*** Block opens ***

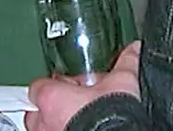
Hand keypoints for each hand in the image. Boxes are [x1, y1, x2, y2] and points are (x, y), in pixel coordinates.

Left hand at [25, 41, 141, 130]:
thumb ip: (125, 62)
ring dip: (58, 121)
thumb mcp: (123, 82)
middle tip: (76, 104)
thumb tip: (134, 50)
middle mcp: (43, 121)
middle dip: (55, 105)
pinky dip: (64, 130)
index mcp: (51, 97)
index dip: (57, 85)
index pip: (40, 86)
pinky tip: (83, 127)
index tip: (70, 87)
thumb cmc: (112, 116)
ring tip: (80, 119)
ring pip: (45, 126)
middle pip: (39, 108)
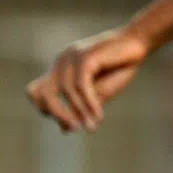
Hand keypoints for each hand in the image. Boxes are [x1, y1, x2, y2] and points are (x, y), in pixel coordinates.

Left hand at [25, 28, 148, 132]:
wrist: (137, 44)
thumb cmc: (119, 67)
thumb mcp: (98, 93)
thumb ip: (80, 108)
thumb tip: (64, 129)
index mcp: (59, 69)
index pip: (35, 92)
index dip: (44, 109)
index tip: (67, 122)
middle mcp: (61, 62)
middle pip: (42, 93)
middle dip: (57, 114)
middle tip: (75, 129)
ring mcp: (71, 57)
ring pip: (66, 92)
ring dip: (80, 112)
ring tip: (92, 126)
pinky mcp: (85, 56)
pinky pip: (81, 86)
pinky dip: (89, 104)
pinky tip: (99, 116)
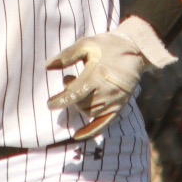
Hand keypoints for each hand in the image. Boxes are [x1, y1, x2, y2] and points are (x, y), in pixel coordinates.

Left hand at [47, 16, 175, 137]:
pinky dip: (91, 131)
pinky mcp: (120, 106)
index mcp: (96, 76)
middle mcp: (106, 92)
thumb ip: (66, 56)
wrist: (135, 50)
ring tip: (79, 90)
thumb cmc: (107, 46)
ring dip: (80, 106)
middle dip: (70, 97)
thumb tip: (47, 66)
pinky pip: (104, 123)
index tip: (49, 104)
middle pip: (81, 104)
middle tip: (69, 81)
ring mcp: (115, 101)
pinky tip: (78, 135)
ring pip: (90, 113)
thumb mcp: (86, 45)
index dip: (60, 100)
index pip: (74, 94)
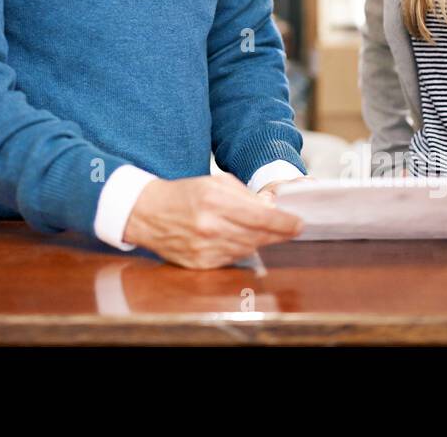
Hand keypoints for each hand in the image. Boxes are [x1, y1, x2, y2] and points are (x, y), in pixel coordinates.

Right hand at [123, 174, 304, 268]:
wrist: (147, 213)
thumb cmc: (183, 194)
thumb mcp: (213, 182)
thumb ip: (244, 195)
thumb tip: (271, 209)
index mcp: (215, 201)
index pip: (262, 218)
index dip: (285, 223)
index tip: (299, 223)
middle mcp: (210, 227)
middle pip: (259, 236)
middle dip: (279, 233)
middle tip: (291, 229)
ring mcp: (205, 248)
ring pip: (248, 249)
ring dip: (260, 241)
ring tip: (263, 232)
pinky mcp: (200, 263)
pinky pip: (232, 259)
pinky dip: (241, 250)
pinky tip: (240, 240)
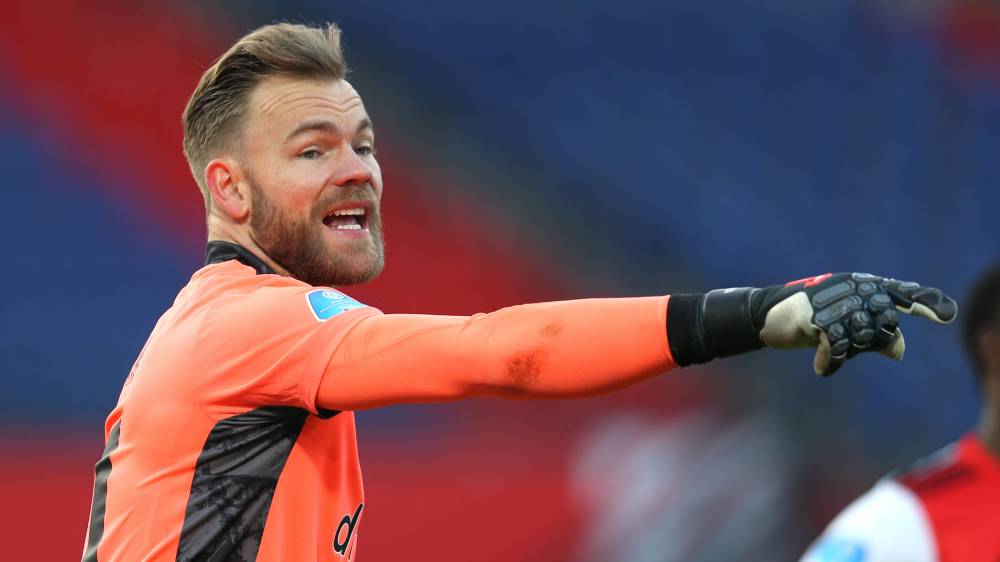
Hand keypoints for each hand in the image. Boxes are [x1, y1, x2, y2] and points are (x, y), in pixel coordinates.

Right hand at [754, 273, 956, 375]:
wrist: (767, 318)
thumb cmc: (811, 323)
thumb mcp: (845, 331)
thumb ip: (875, 339)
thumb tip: (898, 351)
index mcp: (863, 287)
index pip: (901, 294)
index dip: (925, 303)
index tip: (946, 317)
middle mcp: (852, 288)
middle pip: (884, 323)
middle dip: (868, 343)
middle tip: (843, 346)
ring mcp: (833, 300)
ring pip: (862, 336)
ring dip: (846, 353)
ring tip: (828, 355)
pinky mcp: (814, 315)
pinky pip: (837, 345)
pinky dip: (829, 361)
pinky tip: (820, 367)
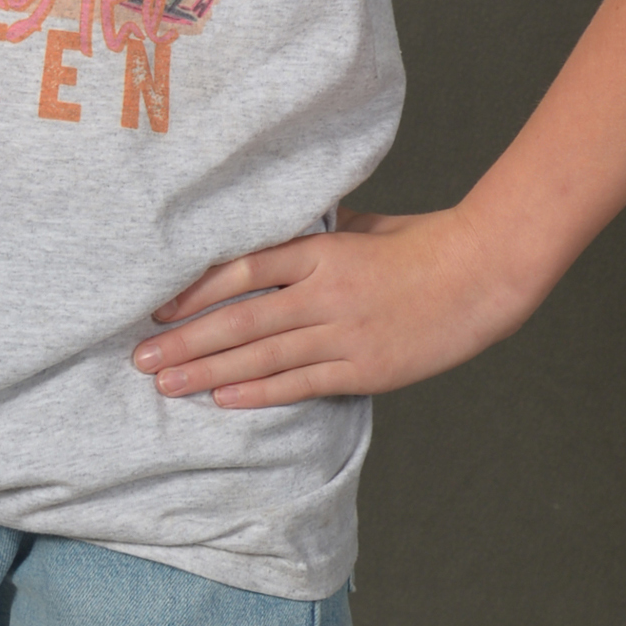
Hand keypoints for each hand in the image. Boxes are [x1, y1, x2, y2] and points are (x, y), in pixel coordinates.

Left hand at [131, 207, 538, 409]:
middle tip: (140, 358)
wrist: (485, 275)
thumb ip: (319, 235)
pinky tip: (222, 398)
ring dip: (208, 373)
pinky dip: (259, 392)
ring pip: (262, 357)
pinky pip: (301, 383)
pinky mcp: (365, 369)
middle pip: (241, 320)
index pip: (242, 270)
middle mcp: (325, 293)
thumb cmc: (425, 243)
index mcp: (322, 250)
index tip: (157, 308)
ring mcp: (344, 334)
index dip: (195, 291)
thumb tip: (279, 234)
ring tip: (167, 384)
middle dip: (185, 341)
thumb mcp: (365, 227)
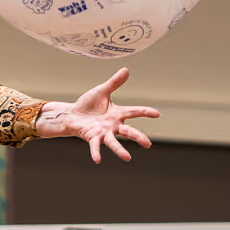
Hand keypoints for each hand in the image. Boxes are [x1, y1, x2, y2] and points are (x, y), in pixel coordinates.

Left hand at [36, 67, 159, 162]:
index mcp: (117, 113)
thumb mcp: (101, 92)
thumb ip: (114, 83)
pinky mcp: (92, 137)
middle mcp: (113, 125)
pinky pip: (95, 146)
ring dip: (120, 150)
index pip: (134, 112)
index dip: (145, 112)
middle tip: (147, 144)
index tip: (157, 114)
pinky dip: (96, 152)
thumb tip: (126, 69)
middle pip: (128, 131)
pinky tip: (97, 160)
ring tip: (127, 158)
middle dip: (137, 137)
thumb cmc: (88, 104)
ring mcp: (103, 132)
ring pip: (114, 142)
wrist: (72, 114)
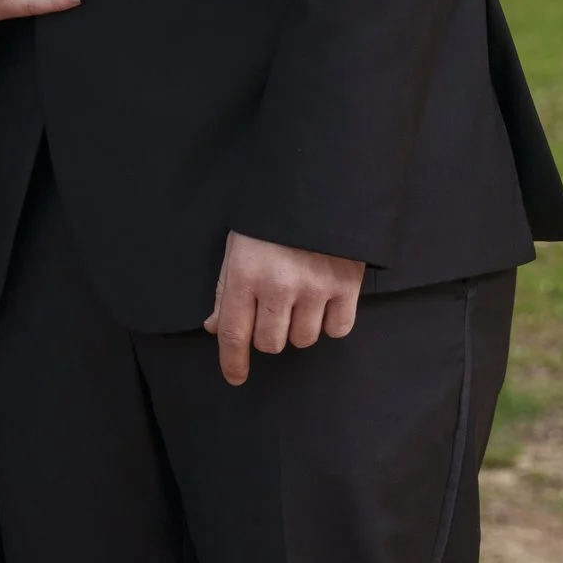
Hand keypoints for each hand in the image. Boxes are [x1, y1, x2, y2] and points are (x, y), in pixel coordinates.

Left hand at [205, 233, 364, 385]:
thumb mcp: (238, 247)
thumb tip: (215, 328)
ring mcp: (315, 287)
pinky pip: (337, 329)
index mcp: (245, 274)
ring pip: (303, 340)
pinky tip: (325, 302)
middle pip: (270, 343)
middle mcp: (279, 285)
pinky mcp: (347, 285)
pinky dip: (331, 323)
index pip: (233, 333)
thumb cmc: (271, 218)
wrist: (320, 186)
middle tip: (273, 311)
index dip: (232, 362)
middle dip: (267, 335)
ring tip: (300, 300)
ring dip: (298, 328)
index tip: (235, 377)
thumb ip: (225, 291)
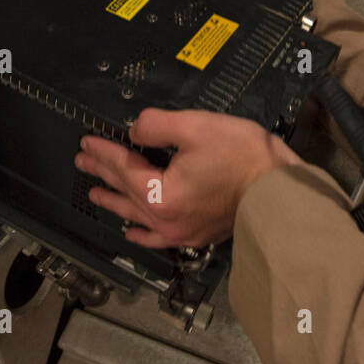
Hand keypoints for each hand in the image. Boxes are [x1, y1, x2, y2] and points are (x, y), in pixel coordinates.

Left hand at [74, 108, 301, 247]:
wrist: (280, 188)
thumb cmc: (244, 156)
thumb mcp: (197, 126)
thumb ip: (157, 125)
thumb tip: (135, 130)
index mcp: (162, 193)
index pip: (124, 168)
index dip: (104, 152)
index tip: (87, 142)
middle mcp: (166, 218)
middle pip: (126, 192)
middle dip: (103, 174)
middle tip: (83, 161)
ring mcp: (181, 231)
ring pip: (137, 215)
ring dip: (115, 202)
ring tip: (96, 192)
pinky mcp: (198, 234)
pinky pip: (159, 238)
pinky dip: (141, 233)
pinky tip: (132, 232)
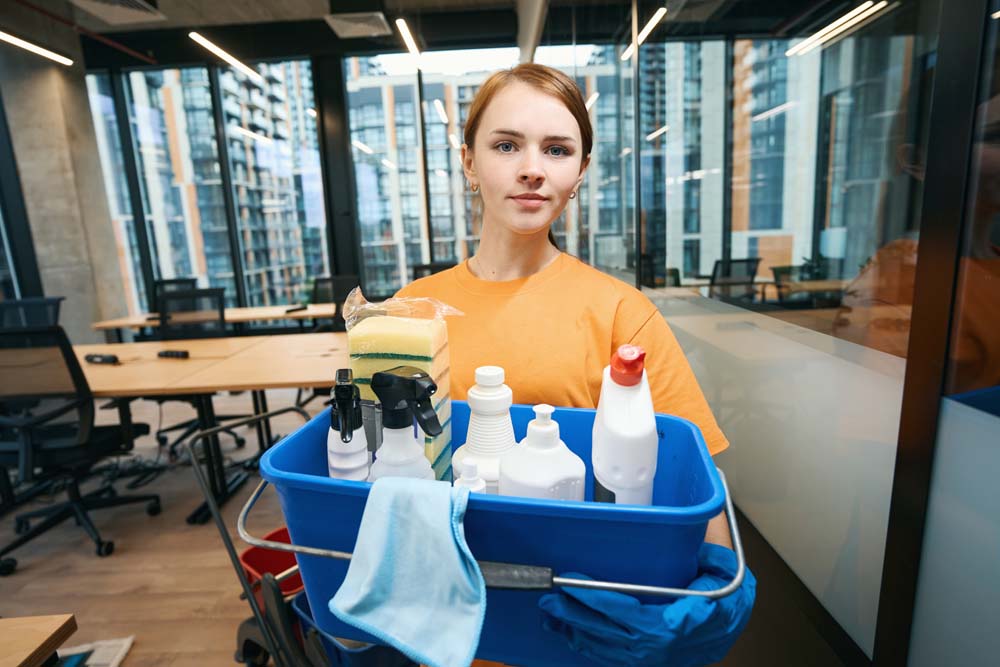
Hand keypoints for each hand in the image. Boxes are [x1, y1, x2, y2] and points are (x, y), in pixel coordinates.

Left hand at [538, 543, 755, 666]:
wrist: (736, 628)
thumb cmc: (729, 598)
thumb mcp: (722, 568)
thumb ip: (705, 550)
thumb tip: (692, 525)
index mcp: (676, 624)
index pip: (627, 613)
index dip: (596, 600)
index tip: (572, 584)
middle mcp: (660, 647)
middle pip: (608, 633)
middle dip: (575, 616)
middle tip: (549, 599)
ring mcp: (653, 658)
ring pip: (607, 649)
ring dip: (576, 633)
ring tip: (551, 616)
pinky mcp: (648, 660)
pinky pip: (613, 657)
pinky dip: (590, 646)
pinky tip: (572, 634)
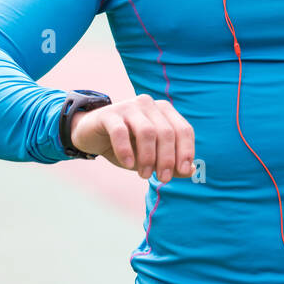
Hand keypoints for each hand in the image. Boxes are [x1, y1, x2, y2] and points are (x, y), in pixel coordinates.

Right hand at [69, 93, 194, 181]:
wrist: (92, 135)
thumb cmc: (127, 146)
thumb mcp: (151, 157)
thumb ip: (171, 164)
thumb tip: (191, 170)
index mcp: (164, 111)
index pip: (183, 130)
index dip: (185, 151)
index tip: (182, 171)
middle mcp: (149, 105)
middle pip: (166, 132)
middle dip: (167, 159)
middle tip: (163, 179)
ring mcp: (129, 107)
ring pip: (147, 132)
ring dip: (148, 157)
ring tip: (144, 175)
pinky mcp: (109, 114)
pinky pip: (121, 132)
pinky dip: (126, 150)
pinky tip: (128, 165)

*** Block closes ***

● Exercise aim: Your task is to copy each line of the data above that holds "Left".

● Solved problem:
Left hand at [25, 41, 141, 130]:
Left hand at [25, 28, 148, 132]:
Left hand at [47, 16, 175, 137]:
Left hand at [131, 207, 538, 409]:
Left hand at [36, 67, 159, 162]:
Left hand at [205, 233, 364, 385]:
Left hand at [74, 108, 301, 247]:
Left hand at [538, 543, 755, 666]:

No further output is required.